# How do you train NOT to bolt out the door??



## RedDogs (Jan 30, 2010)

1) Practice at times other when you are both going in and out. Practice at times other than when visitors arrive.
2) Until training is in place, toss a handful of food on the floor and while your dog is eating, you can exit and then call your dog through. 
3) For the training, have your dog sit at the door. Feed a treat. Touch the door knob. If your dog is still, feed a treat. If your dog got up, have him sit and then reach halfway to the door (and feed a treat if your dog is still). When your dog is still for five repetitions of doorknob door touching.. (and treats each time), touch and turn the knob. feed a treat. After 5 reps, turn and pretend to pull it open. Feed a treat. Repeat..repeat...repeat. And ever 5 or so reps you can open the door a bit more open....

At times other than when your dog is coming in/out with you... get in the habit of putting her in her crate or anoter room so that she CANNOT have a chance to get out and have a party.


----------



## Megora (Jun 7, 2010)

Teach a solid "wait" first - and this somewhere else in your house, away from the exciting doors. 

Then teach "wait" at inner doorways, someplace where your dog is relaxed.

Then teach "wait" going inside the house and out.

By "wait", I mean putting the dog in a sit and telling him to wait a few seconds while you stay at the dog's side. Then you release the dog by saying "Ok" and clapping your hands. 

When the dog understands "wait" means to sit still, this transitions into telling the dog to "wait" before you step away, then call the dog to come to you. 

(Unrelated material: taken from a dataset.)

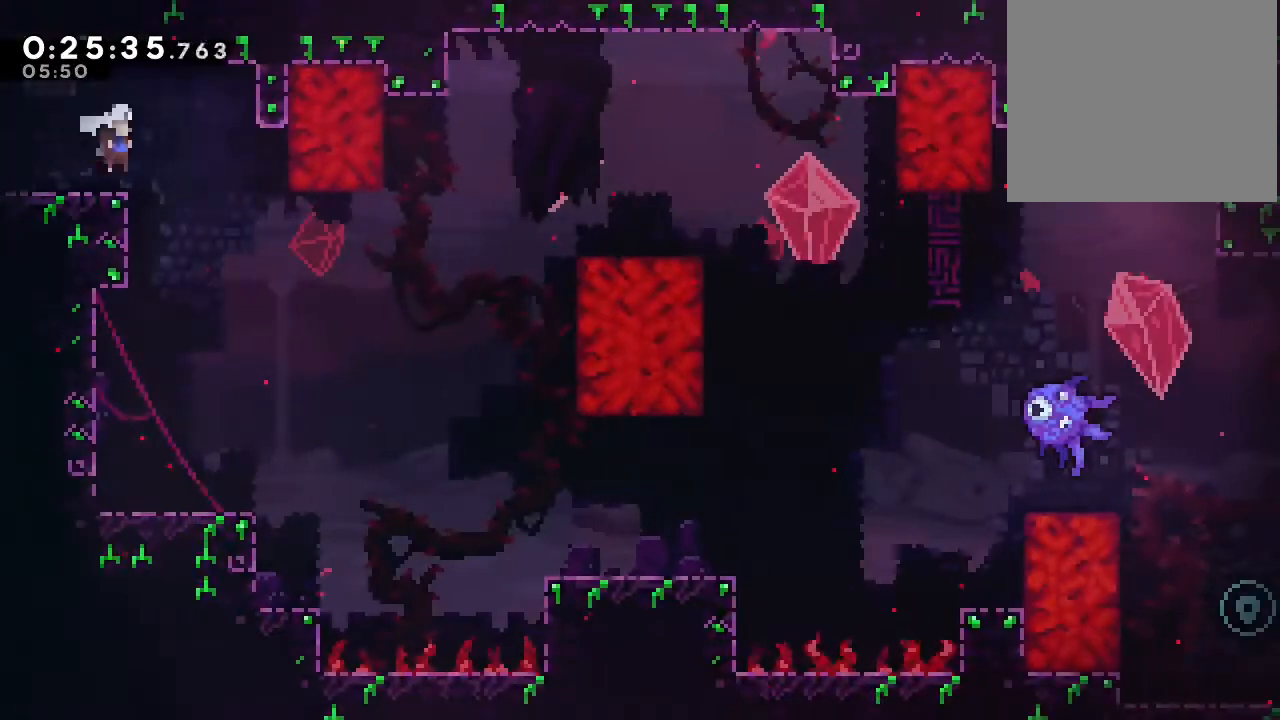
{"buttons": ["DPAD_RIGHT"], "left_stick": "center", "right_stick": "center", "events": [[167, "DPAD_UP", "down"], [450, "DPAD_UP", "up"]]}
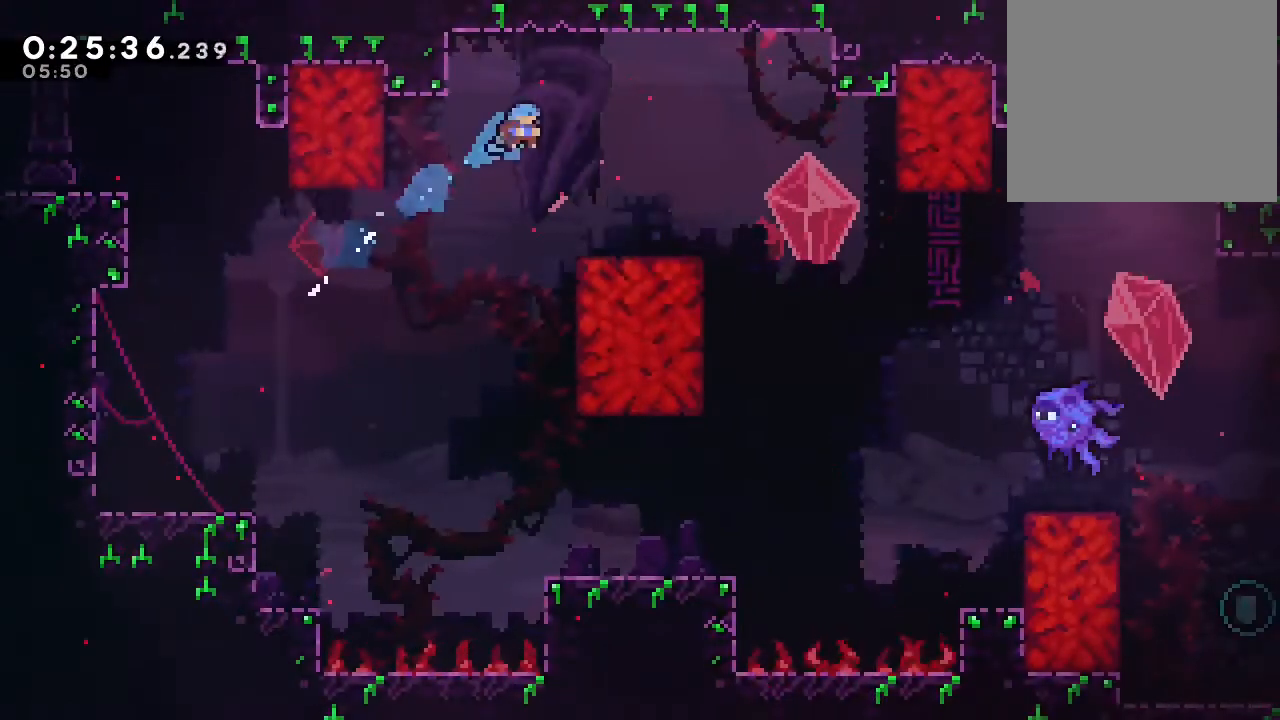
{"buttons": [], "left_stick": "center", "right_stick": "center", "events": [[67, "DPAD_RIGHT", "up"], [350, "DPAD_RIGHT", "down"], [450, "DPAD_RIGHT", "up"]]}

When this is solid, you transition to practicing this in inner doorways of the house. All through this point you are training in low distraction areas. 

When this is solid, you transition to practicing waits at the door. 

"wait" can be taught to a dog in a stand or down, but doing it with "sits" is a bit easier. More control than with "stand" and more comfortable and natural for most dogs than the down. 

Always MONDO REWARD good behaviors.

Anyhoo. That's how I would handle this. 

ETA - I would not use "wait" if you are leaving the house and will be closing the door behind you. Because "wait" is something I only use when I'm going to release my dog by calling him to come ("stay" is something I only use if I'm returning to my dog's side and releasing him by touching his shoulders + OK). "Wait" is a very positive and fun word to the dogs. If I'm leaving them behind, I usually avoid the situation altogether and train my guys to "settle" somewhere away from the door. Partly because I HATE closing the door in their faces. With Jacks, I have a routine where I take him outside, bring him back in for his reward (two small milkbones). I kiss him goodbye while he's crunching and take off. He knows I'm going and doesn't bother following me to the door.


----------



## GinnyinPA (Oct 31, 2010)

We have trained Ben not to go out doors ahead of us by working on sit-stays. He has learned that any time he goes in our out a door, he needs to sit and wait to be called. If he goes out the door before we tell him "okay", we put him back inside and shut the door and start over again. It didn't take long for him to catch on. The only time he really tries to go out without waiting is exiting the car, but even there we make him sit and wait until we tell him he can leave. He is no longer trying to squeeze between our legs.


----------